DirMoE decouples MoE routing into two separate decisions: "which experts to select (Bernoulli/Gumbel-Sigmoid)" and "how to distribute weights among selected experts (Dirichlet)." Using a Dirichlet Variational Autoencoder framework, it achieves end-to-end differentiability and introduces a mathematically guaranteed "sparsity knob" \(\lambda\) for direct calibration, enhancing expert specialization without the need for auxiliary load-balancing losses.

Background & Motivation¶

Background: Sparse MoE expands model capacity without proportional increases in computation by routing each token to a subset of experts. The router is the core component. Prevailing routers, such as Top-k+Softmax (GShard, Switch), rely on capacity constraints and auxiliary balancing losses for stability.

■ Instruction 1: In the DirMoE excerpt, which distribution decides how weights are distributed among the selected experts?

(Stored dataset items)
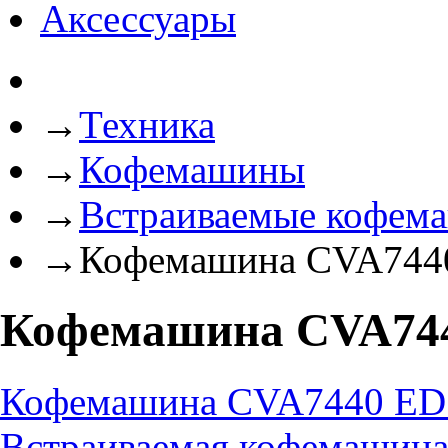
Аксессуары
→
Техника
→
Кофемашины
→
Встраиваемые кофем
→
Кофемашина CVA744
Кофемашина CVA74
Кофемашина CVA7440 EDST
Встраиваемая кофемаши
* * *
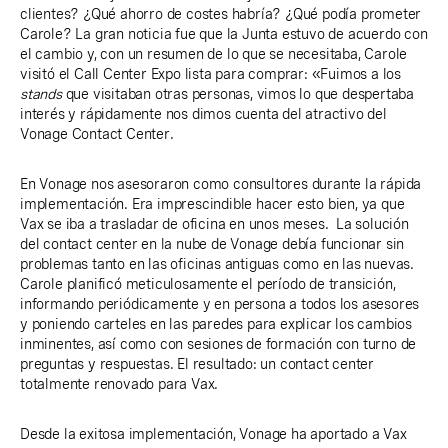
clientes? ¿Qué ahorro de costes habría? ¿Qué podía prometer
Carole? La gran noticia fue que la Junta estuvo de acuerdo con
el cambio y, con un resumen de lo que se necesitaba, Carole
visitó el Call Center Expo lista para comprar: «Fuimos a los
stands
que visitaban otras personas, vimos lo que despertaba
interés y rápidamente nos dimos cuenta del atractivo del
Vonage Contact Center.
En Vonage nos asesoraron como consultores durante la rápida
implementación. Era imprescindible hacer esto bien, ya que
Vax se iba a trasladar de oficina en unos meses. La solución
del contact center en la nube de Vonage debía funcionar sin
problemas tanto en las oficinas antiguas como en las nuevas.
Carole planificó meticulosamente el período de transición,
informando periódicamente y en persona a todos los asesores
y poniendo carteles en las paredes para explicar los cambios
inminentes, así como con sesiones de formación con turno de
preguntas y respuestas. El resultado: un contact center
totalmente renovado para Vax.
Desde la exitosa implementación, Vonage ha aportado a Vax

■ Instruction 2: From the entries above, retype the lines starting with the line containing "clientes? ¿Qué ahorro" and going on through the line containing "Vax se iba a".

■ Task result 1: The Dirichlet distribution.

■ Task result 2:
clientes? ¿Qué ahorro de costes habría? ¿Qué podía prometer
Carole? La gran noticia fue que la Junta estuvo de acuerdo con
el cambio y, con un resumen de lo que se necesitaba, Carole
visitó el Call Center Expo lista para comprar: «Fuimos a los
stands
que visitaban otras personas, vimos lo que despertaba
interés y rápidamente nos dimos cuenta del atractivo del
Vonage Contact Center.
En Vonage nos asesoraron como consultores durante la rápida
implementación. Era imprescindible hacer esto bien, ya que
Vax se iba a trasladar de oficina en unos meses. La solución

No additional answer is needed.